To his party, Lankford posed a simple question: Did Republicans care more about grandstanding or governing? He ended his speech by holding up his Senate pen:
This is the pen that I was handed at that desk when I was sworn in to the United States Senate. And I signed a book that was at that desk with this pen, because I was becoming a United States senator, because the people at home sent me here to get stuff done and to solve problems. There is no reason for me to have this pen if we are just going to do press conferences. I can do press conferences from anywhere. But we can only make law from this room.
Half an hour after that speech—and a day after staging press conferences to decry chaos at the border—Senate Republicans voted to bury Lankford’s bill.
ALL OF THIS LEAVES LANKFORD in an awkward position. He’s a border hawk. On this issue, as on many others, he supports Trump’s executive actions, not Biden’s. But when it comes to passing laws, it’s Biden, not Trump, who’s willing to act now to alleviate the problem.
Last week, in his State of the Union address, Biden saluted Lankford’s bill. The president noted that the bill would hire thousands of border security agents, asylum officers, and immigration judges and that it would authorize the president to “shut down the border” when the flow made normal procedures unmanageable. As Biden recited these facts, Johnson sat behind him, shaking his head and rolling his eyes. But Lankford, captured on camera, nodded at the president’s words and said, “That’s true.”

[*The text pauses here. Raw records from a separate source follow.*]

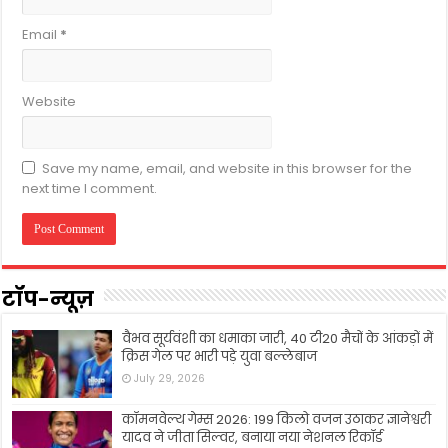
Email
*
Website
Save my name, email, and website in this browser for the
next time I comment.
टॉप-न्यूज़
वैभव सूर्यवंशी का धमाका जारी, 40 टी20 मैचों के आंकड़ों में
क्रिस गेल पर भारी पड़े युवा बल्लेबाज
July 29, 2026
कॉमनवेल्थ गेम्स 2026: 199 किलो वजन उठाकर ज्ञानेश्वरी
यादव ने जीता सिल्वर, बनाया नया नेशनल रिकॉर्ड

On Sunday, in two national TV interviews, Lankford stood by what he had said during the speech. On CNN, he explained that as Biden recited the facts of the bill,
I could hear some of my colleagues around me saying, “None of that’s true.” And I was actually listening to the president and said, “No, that part is actually true.” It would have hired all of those additional agents. It would have expedited the process. It would have also changed the asylum standard, so we can [process applicants] much faster.
On Fox News, Lankford said of his Republican colleagues: “What I was hearing around me when President Biden was talking was this false narrative” that the bill “lets 5,000 people in a day before it does anything. That’s completely false. . . . So yes, I said out loud, ‘That’s true.’ Because [what] President Biden was saying was true.”
NONE OF THIS HAS ENDEARED Lankford to his party. A day after the senator released his bill, Trump tried to renounce him. In an interview, Trump warned that the bill would help Democrats in the election, predicted that it would hurt Lankford’s career, and denied—falsely—that he had endorsed Lankford for re-election. Then, last Saturday—two days after Lankford admitted that Biden was telling the truth about his bill—the Oklahoma County Republican Party, which represents Republicans in the Oklahoma City metro area, censured the senator.
The GOP’s betrayal of Lankford marks a new stage of its degeneration. The party isn’t just shunning members who try to hold Trump accountable, as Romney did, or excommunicating those who defend the Constitution, as Cheney did. It’s attacking a lawmaker for trying to do the most basic part of his job: solving a problem. Lankford thought the party’s mission was to enact conservative policies and help people. He has learned, in the bitterest way, that he was wrong.